When now we inquire into the origin and history of the topography which has so influenced the population around it, we find that its prominences are relics of ancient volcanoes. The feudal towers are based on sills and dykes and necks. The fields and gardens, monuments and roadways, overlie sheets of lava or beds of volcanic ashes. Not only is every conspicuous eminence immediately around of volcanic origin, but even the ranges of blue hills that close in the distant view to south and north and east and west are mainly built up of lavas and tuffs. The eruptions of which these heights are memorials belong to a vast range of geological ages, the latest of them having passed away long before the advent of man. But they have left their traces deeply engraven in the rocky framework of the landscape. While human history, stormy or peaceful, has been slowly evolving itself during the progress of the centuries in these fertile lowlands, the crags and heights have remained as memorials of an earlier history when Central Scotland continued for many ages to be the theatre of vigorous volcanic activity.

As a final illustration of the influence of volcanic rocks in scenery, and of the contrast between their origin and their present condition, I may cite the more prominent groups of hills in the Inner Hebrides. In the singularly varied landscapes of that region three distinct types of topography attract the eye of the traveller. These are best combined and most fully developed in the island of Skye. Throughout the northern half of that picturesque island, the ground rises into a rolling tableland, deeply penetrated by arms of the sea, into which it slopes in green declivities, while along its outer borders it plunges in ranges of precipice into the Atlantic. Everywhere, alike on the cliffs and the inland slopes, long parallel lines of rock-terrace meet the eye. These mount one above another from the shores up to the flat tops of the highest hills, presenting level or gently-inclined bars of dark crag that rise above slopes of debris, green sward and bracken. It is these parallel, sharply-defined bars of rock, with their intervening strips of verdure, that give its distinctive character to the scenery of northern Skye. On hillside after hillside and in valley after valley, they reappear with the same almost artificial monotony. And far beyond the limits of Skye they are repeated in one island after another, all down the chain of the Inner Hebrides.

In striking contrast to this scenery, and abruptly bounding it on the south, rise the Red Hills of Skye—a singular group of connected cones. Alike in form and in colour, these hills stand apart from everything around them. The verdure of the northern terraced tableland here entirely disappears. The slopes are sheets of angular debris,—huge blocks of naked stone and trails of sand, amidst which hardly any vegetation finds a footing. The decay of the rock gives it a pale yellowish-grey hue, which after rain deepens into russet, so that in favourable lights these strange cones gleam with a warm glow as if they, in some special way, could catch and reflect the radiance of the sky.
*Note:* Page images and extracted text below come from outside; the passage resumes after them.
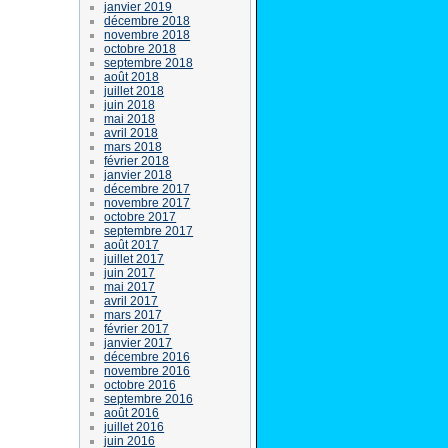
janvier 2019
décembre 2018
novembre 2018
octobre 2018
septembre 2018
août 2018
juillet 2018
juin 2018
mai 2018
avril 2018
mars 2018
février 2018
janvier 2018
décembre 2017
novembre 2017
octobre 2017
septembre 2017
août 2017
juillet 2017
juin 2017
mai 2017
avril 2017
mars 2017
février 2017
janvier 2017
décembre 2016
novembre 2016
octobre 2016
septembre 2016
août 2016
juillet 2016
juin 2016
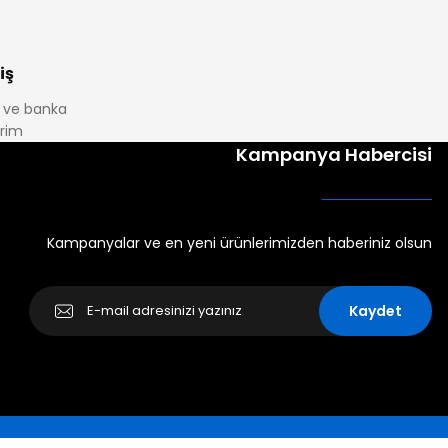
iş
it ve banka
irim
Kampanya Habercisi
Kampanyalar ve en yeni ürünlerimizden haberiniz olsun
Kaydet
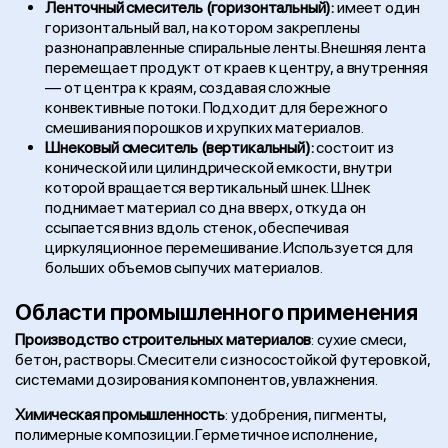
Ленточный смеситель (горизонтальный):
имеет один
горизонтальный вал, на котором закреплены
разнонаправленные спиральные ленты. Внешняя лента
перемещает продукт от краев к центру, а внутренняя
— от центра к краям, создавая сложные
конвективные потоки. Подходит для бережного
смешивания порошков и хрупких материалов.
Шнековый смеситель (вертикальный):
состоит из
конической или цилиндрической емкости, внутри
которой вращается вертикальный шнек. Шнек
поднимает материал со дна вверх, откуда он
ссыпается вниз вдоль стенок, обеспечивая
циркуляционное перемешивание. Используется для
больших объемов сыпучих материалов.
Области промышленного применения
Производство строительных материалов
: сухие смеси,
бетон, растворы. Смесители с износостойкой футеровкой,
системами дозирования компонентов, увлажнения.
Химическая промышленность
: удобрения, пигменты,
полимерные композиции. Герметичное исполнение,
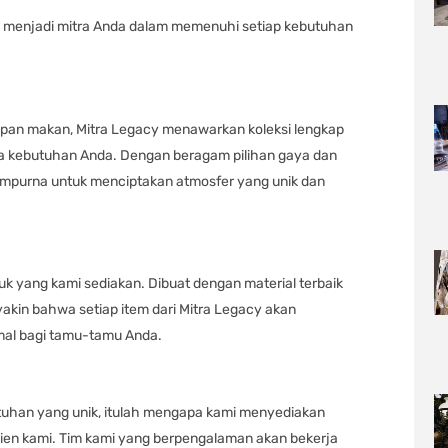
 menjadi mitra Anda dalam memenuhi setiap kebutuhan
apan makan, Mitra Legacy menawarkan koleksi lengkap
 kebutuhan Anda. Dengan beragam pilihan gaya dan
mpurna untuk menciptakan atmosfer yang unik dan
k yang kami sediakan. Dibuat dengan material terbaik
akin bahwa setiap item dari Mitra Legacy akan
al bagi tamu-tamu Anda.
utuhan yang unik, itulah mengapa kami menyediakan
lien kami. Tim kami yang berpengalaman akan bekerja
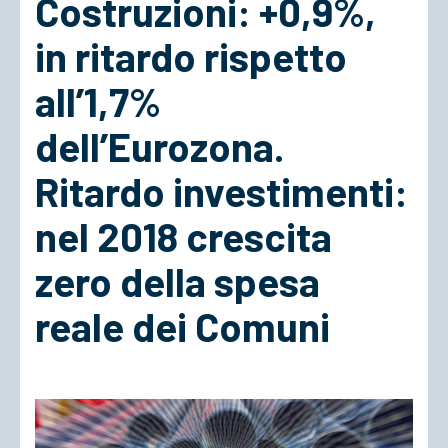
Costruzioni: +0,9%,
in ritardo rispetto
ACCEDI
all’1,7%
dell’Eurozona.
Ritardo investimenti:
nel 2018 crescita
zero della spesa
reale dei Comuni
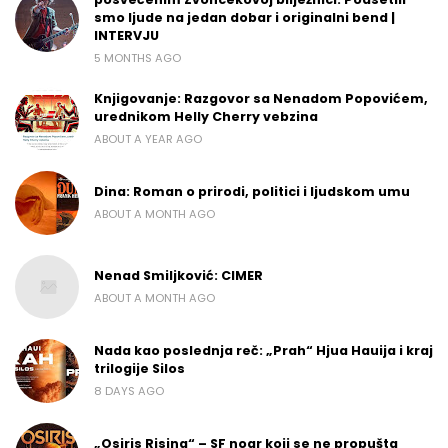
smo ljude na jedan dobar i originalni bend |
INTERVJU
5 MONTHS AGO
Knjigovanje: Razgovor sa Nenadom Popovićem,
urednikom Helly Cherry vebzina
ABOUT A YEAR AGO
Dina: Roman o prirodi, politici i ljudskom umu
ABOUT A MONTH AGO
Nenad Smiljković: CIMER
ABOUT A MONTH AGO
Nada kao poslednja reč: „Prah“ Hjua Hauija i kraj
trilogije Silos
8 DAYS AGO
„Osiris Rising“ – SF noar koji se ne propušta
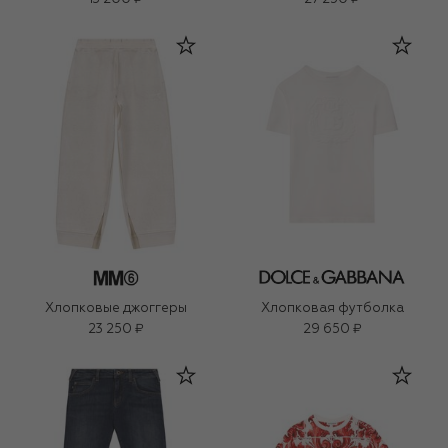
Хлопковые джоггеры
Хлопковая футболка
23 250 ₽
29 650 ₽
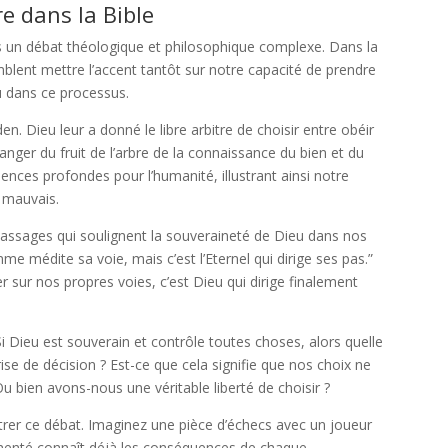
re dans la Bible
ps un débat théologique et philosophique complexe. Dans la
blent mettre l’accent tantôt sur notre capacité de prendre
u dans ce processus.
en. Dieu leur a donné le libre arbitre de choisir entre obéir
r du fruit de l’arbre de la connaissance du bien et du
nces profondes pour l’humanité, illustrant ainsi notre
u mauvais.
assages qui soulignent la souveraineté de Dieu dans nos
me médite sa voie, mais c’est l’Eternel qui dirige ses pas.”
ur nos propres voies, c’est Dieu qui dirige finalement
 Dieu est souverain et contrôle toutes choses, alors quelle
prise de décision ? Est-ce que cela signifie que nos choix ne
Ou bien avons-nous une véritable liberté de choisir ?
trer ce débat. Imaginez une pièce d’échecs avec un joueur
imenté connaît déjà les conséquences de chaque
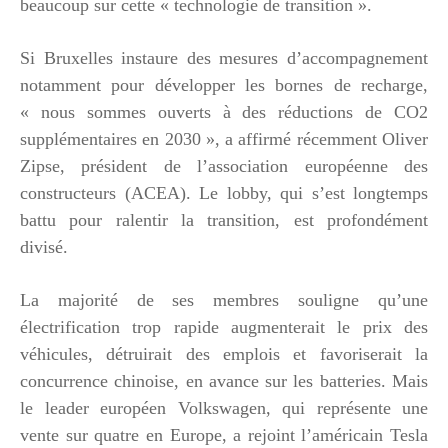
beaucoup sur cette « technologie de transition ».
Si Bruxelles instaure des mesures d’accompagnement
notamment pour développer les bornes de recharge,
« nous sommes ouverts à des réductions de CO2
supplémentaires en 2030 », a affirmé récemment Oliver
Zipse, président de l’association européenne des
constructeurs (ACEA). Le lobby, qui s’est longtemps
battu pour ralentir la transition, est profondément
divisé.
La majorité de ses membres souligne qu’une
électrification trop rapide augmenterait le prix des
véhicules, détruirait des emplois et favoriserait la
concurrence chinoise, en avance sur les batteries. Mais
le leader européen Volkswagen, qui représente une
vente sur quatre en Europe, a rejoint l’américain Tesla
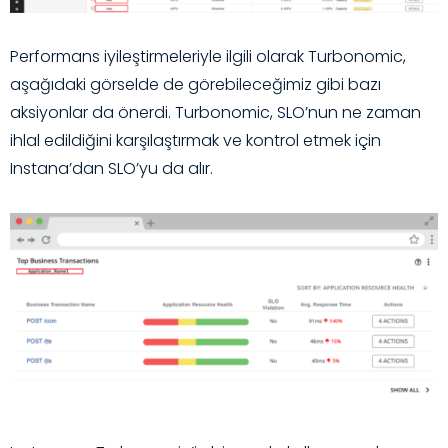
Performans iyileştirmeleriyle ilgili olarak Turbonomic,
aşağıdaki görselde de görebileceğimiz gibi bazı
aksiyonlar da önerdi. Turbonomic, SLO’nun ne zaman
ihlal edildiğini karşılaştırmak ve kontrol etmek için
Instana’dan SLO’yu da alır.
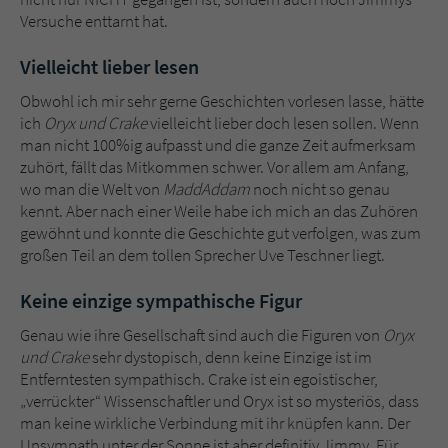
Versuche enttarnt hat.
Vielleicht lieber lesen
Obwohl ich mir sehr gerne Geschichten vorlesen lasse, hätte
ich
Oryx und Crake
vielleicht lieber doch lesen sollen. Wenn
man nicht 100%ig aufpasst und die ganze Zeit aufmerksam
zuhört, fällt das Mitkommen schwer. Vor allem am Anfang,
wo man die Welt von
MaddAddam
noch nicht so genau
kennt. Aber nach einer Weile habe ich mich an das Zuhören
gewöhnt und konnte die Geschichte gut verfolgen, was zum
großen Teil an dem tollen Sprecher Uve Teschner liegt.
Keine einzige sympathische Figur
Genau wie ihre Gesellschaft sind auch die Figuren von
Oryx
und Crake
sehr dystopisch, denn keine Einzige ist im
Entferntesten sympathisch. Crake ist ein egoistischer,
„verrückter“ Wissenschaftler und Oryx ist so mysteriös, dass
man keine wirkliche Verbindung mit ihr knüpfen kann. Der
Unsympath unter der Sonne ist aber definitiv Jimmy. Für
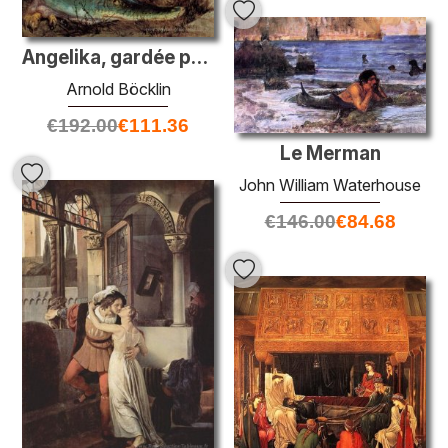
Angelika, gardée par un dragon (Angelica et Ruggiero)
Arnold Böcklin
€
192.00
€
111.36
Le Merman
John William Waterhouse
€
146.00
€
84.68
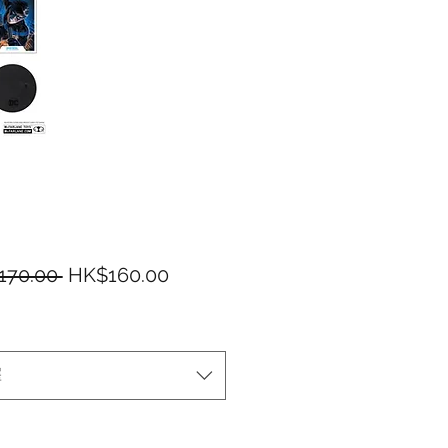
一般價格
促銷價格
170.00 
HK$160.00
擇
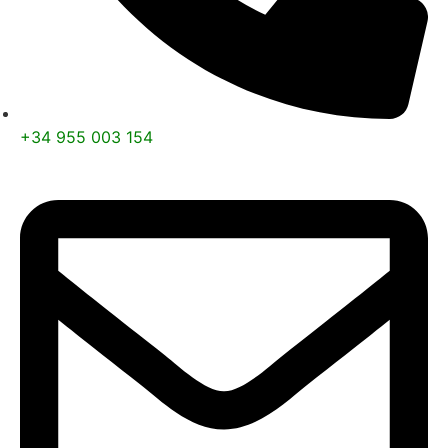
+34 955 003 154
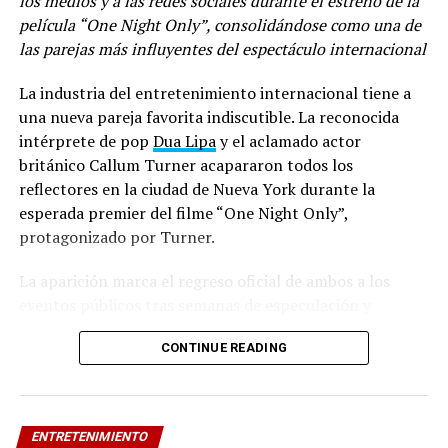
los medios y a las redes sociales durante el estreno de la
película “One Night Only”, consolidándose como una de
las parejas más influyentes del espectáculo internacional
Compartir
La industria del entretenimiento internacional tiene a
una nueva pareja favorita indiscutible. La reconocida
intérprete de pop
Dua Lipa
y el aclamado actor
británico Callum Turner acapararon todos los
RELATED TOPICS:
DE LA GHETTO
GZ
LO NUEVO DE DE LA GHETTO
MÚSICA
MÚSICA URBANA
reflectores en la ciudad de Nueva York durante la
PUERTO RICO
VENEZUELA
esperada premier del filme “One Night Only”,
protagonizado por Turner.
UP NEXT
Venezuela celebra el día nacional de las minitecas
La aparición marca el regreso oficial de ambos a los
DON'T MISS
eventos públicos tras semanas de especulación y
Sexóloga Beatriz Espina llega a Venezuela con “Lujuria:
Sexo y amor en su máximo nivel”
celebración en torno a su enlace matrimonial, el cual se
CONTINUE READING
mantuvo en el centro de atención mediática por su
carácter exclusivo y romántico. Lejos de ocultarse de las
cámaras, la pareja derrochó complicidad, elegancia y
muestras de afecto ante la prensa apostada en la
ENTRETENIMIENTO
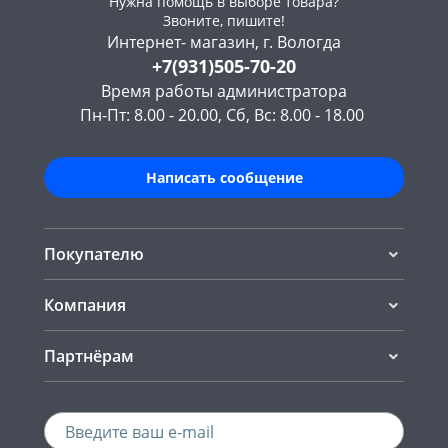
Нужна помощь в выборе товара?
Звоните, пишите!
Интернет- магазин, г. Вологда
+7(931)505-70-20
Время работы администратора
Пн-Пт: 8.00 - 20.00, Сб, Вс: 8.00 - 18.00
Написать сообщение
Покупателю
Компания
Партнёрам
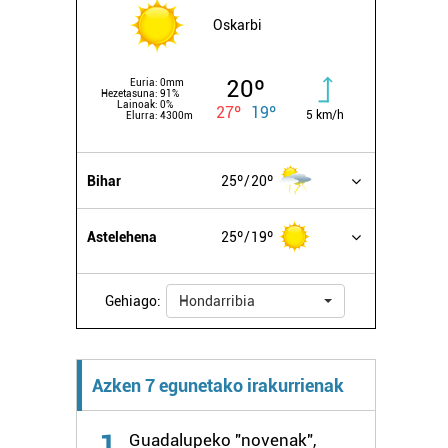
Oskarbi
20º
Euria:
0mm
Hezetasuna:
91%
Lainoak:
0%
27º
19º
5 km/h
Elurra:
4300m
Bihar
25º
20º
Astelehena
25º
19º
Gehiago:
Hondarribia
Azken 7 egunetako irakurrienak
1
Guadalupeko "novenak",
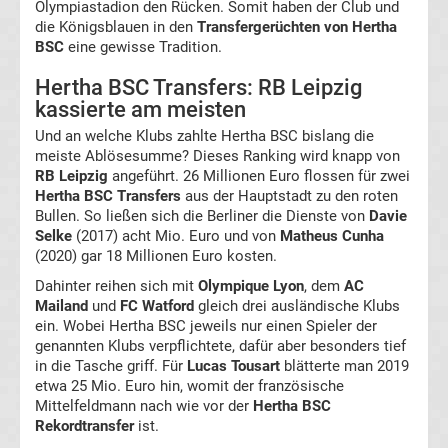
Tabelle
Olympiastadion den Rücken. Somit haben der Club und
die Königsblauen in den
Transfergerüchten von Hertha
BSC
eine gewisse Tradition.
Europa
Hertha BSC Transfers: RB Leipzig
League
kassierte am meisten
Und an welche Klubs zahlte Hertha BSC bislang die
Ergebnisse
meiste Ablösesumme? Dieses Ranking wird knapp von
RB Leipzig
angeführt. 26 Millionen Euro flossen für zwei
Hertha BSC Transfers
aus der Hauptstadt zu den roten
Conference
Bullen. So ließen sich die Berliner die Dienste von
Davie
Selke
(2017) acht Mio. Euro und von
Matheus Cunha
League
(2020) gar 18 Millionen Euro kosten.
Dahinter reihen sich mit
Olympique Lyon
, dem
AC
Erg.
Mailand
und
FC Watford
gleich drei ausländische Klubs
ein. Wobei Hertha BSC jeweils nur einen Spieler der
genannten Klubs verpflichtete, dafür aber besonders tief
Conference
in die Tasche griff. Für
Lucas Tousart
blätterte man 2019
etwa 25 Mio. Euro hin, womit der französische
League
Mittelfeldmann nach wie vor der
Hertha BSC
Rekordtransfer
ist.
Tabelle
Immediately to the west of these pale smooth-sloped cones, the dark mass of the Cuillin Hills completes the interruption of the northern tableland. In almost every topographical feature these hills present a contrast to the other two kinds of scenery. Their forms are more rugged than those of any other hill-group in Britain ([Fig. 331]). Every declivity among them is an irregular pile of crags, every crest is notched like a saw, every peak is sharpened into a pinnacle. Instead of being buried under vast sheets of their own debris, these hills show everywhere their naked rock, which seems to brave the elements as few other rocks can do. Unlike the pale Red Hills, they are dark, almost black in tone, though when canopied with cloud they assume a hue of deepest violet.